When he said it like that it made far, far more sense.

After all, one of the most frustrating parts about the creative block was the feeling that I did have something to say. Somewhere. I just didn’t know what it was. Creatives are driven by the need to say something. It’s why we pitch half-baked ideas to our bosses that inevitably kick off this lying-on-the-livingroom-floor process in the first place. So it was quite feasible that any blockage could come from wanting to say too much rather than say too little.

My all too familiar view. Photo: Verity Johnson.

And it occurred to me - maybe we always misread the signs of blockage.

See, we’re used to feeling energised by the arrival of a good idea. They normally arrive with an expectant ping of anticipation, like a microwaved strudel.
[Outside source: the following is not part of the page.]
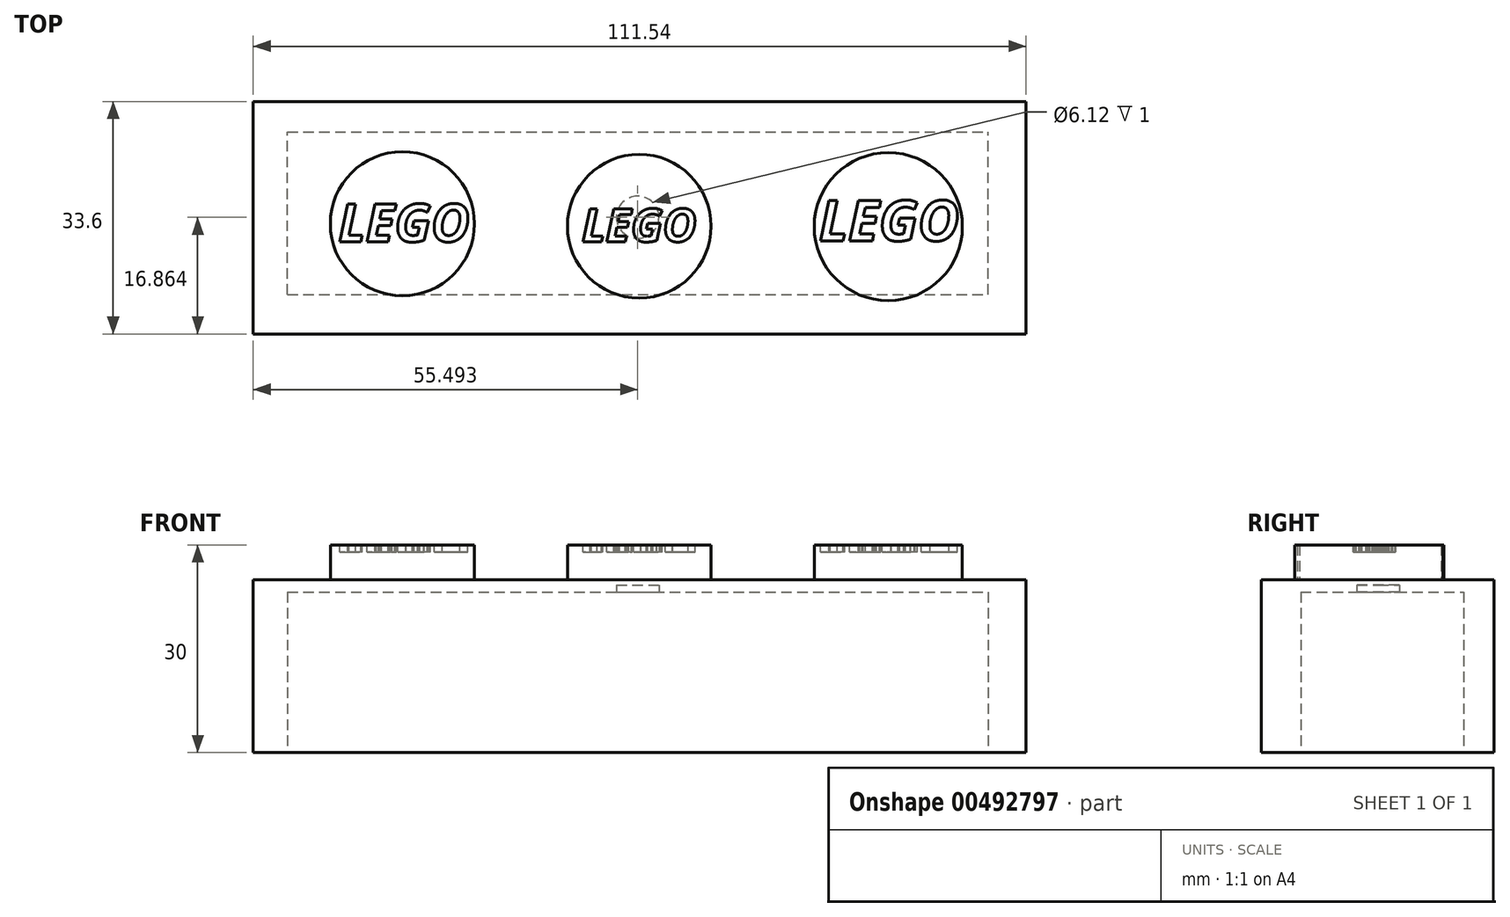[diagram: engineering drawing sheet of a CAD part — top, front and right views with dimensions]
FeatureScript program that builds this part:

And there’s none of those pings when you’re blocked, just a kind of background psychic gurgling that you ignore like a noisy fridge.

But if you look at it from the log jam perspective, what if you can’t hear the arrival of a good idea over the noise of all the others? What if you’ve got so many ideas, tightly pressed together talking over each other? Then all you’d hear would be one incessant whisper.

The more I thought about it, the more I realised that I didn’t need any more ideas. What I needed was to hear the ping of the good idea over the jabbering of all of the average ones.

And no one can do that when they’re all jammed in your head.

So if you’re struggling with a creative blockage, try taking out every single, scrappy, sliver of an idea and writing them down. Go mad. Make one of those pin boards with endless bits of coloured string and bits of paper so you look like you’re running a major fraud investigation from your living room. Whatever you do though, get them out!

It’s the only way you’ll be able to hear the arrival of the one idea you’ve actually been waiting for.